* [Page excerpt]:
···

SM: This transition we have decided that it has had three phases. In 2015 Barclays PLC announced that they would divest out of the African business, all of the

Barclays entities in Africa and you can imagine that is when the transition happened when you are advised that you are for sale.

It meant that it wouldn't be business as usual per se whether it is in terms of investment that you do, capital investment and also new products that you would bring to the market, so you could actually see to a significant extent, part of the disadvantages of being in that long transition because we couldn't commit as much money into long-term investment.

This period was pre-crossover and in 2016 the transition itself progressed, 2017 October the transaction was concluded and at that point the shareholding changed.

We used to have 68% held by Barclays in London (and) that was reduced to 10%, which is where we are at the moment, and FMB Capital Holdings came in and became the major shareholder at 43%, but with the pre-emptive right to the residual shareholding that Barclays PLC currently holds.

TN: Who is FMB Capital Holdings?

SM: It is a holding company of banking businesses in Southern Africa. They are present in five markets as operating business units and in a sixth market in Mauritius where they provide support services as well as general management activities. Effectively, that is where the head office is now. The five countries are Botswana, Mozambique, Malawi, Zambia and now Zimbabwe.

TN: How involved are they in terms of the business you are running as First Capital Bank?

SM: As the majority shareholders, they do have the mandate to control, which means that they have a management oversight of all the units, but that is within the normal confines of how we run the business.

Barclays used to be listed, First Capital Bank is still listed and within that, we still need to make sure that the way we manage the business complies with all of that.

So yes, they do manage, but the whole group does benefit from the shared services from centres of excellence within the group including the head office itself.

TN: From your vantage point, what is the state of the Zimbabwean economy right now? What are the experiences that your clients are telling you right now about the current economic situation?

···

* [Stated exercise]: From the interview excerpt, list the countries where FMB Capital Holdings has operating business units.

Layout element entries
···

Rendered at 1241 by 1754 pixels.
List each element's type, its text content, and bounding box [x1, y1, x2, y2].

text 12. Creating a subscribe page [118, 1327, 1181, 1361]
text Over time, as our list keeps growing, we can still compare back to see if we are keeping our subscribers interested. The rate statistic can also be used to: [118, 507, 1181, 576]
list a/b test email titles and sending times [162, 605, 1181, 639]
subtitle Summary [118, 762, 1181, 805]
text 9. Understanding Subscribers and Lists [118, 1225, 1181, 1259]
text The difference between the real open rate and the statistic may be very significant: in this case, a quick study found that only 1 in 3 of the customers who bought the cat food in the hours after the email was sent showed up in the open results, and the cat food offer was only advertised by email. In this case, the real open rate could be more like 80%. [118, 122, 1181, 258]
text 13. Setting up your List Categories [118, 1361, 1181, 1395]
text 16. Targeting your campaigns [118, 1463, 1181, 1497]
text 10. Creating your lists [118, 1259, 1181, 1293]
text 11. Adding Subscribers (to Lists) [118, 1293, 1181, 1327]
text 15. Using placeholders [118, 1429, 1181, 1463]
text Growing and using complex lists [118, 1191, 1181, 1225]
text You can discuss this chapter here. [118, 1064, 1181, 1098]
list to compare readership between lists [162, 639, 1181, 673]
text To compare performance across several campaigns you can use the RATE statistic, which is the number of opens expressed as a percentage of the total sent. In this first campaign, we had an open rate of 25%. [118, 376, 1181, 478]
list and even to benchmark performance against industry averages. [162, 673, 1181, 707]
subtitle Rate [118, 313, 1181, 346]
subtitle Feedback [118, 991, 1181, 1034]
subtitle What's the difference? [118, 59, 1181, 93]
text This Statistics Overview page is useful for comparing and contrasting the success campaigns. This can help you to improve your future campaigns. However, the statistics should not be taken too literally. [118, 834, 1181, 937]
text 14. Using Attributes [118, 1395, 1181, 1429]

···

* [Problem solution]: Botswana, Mozambique, Malawi, Zambia and Zimbabwe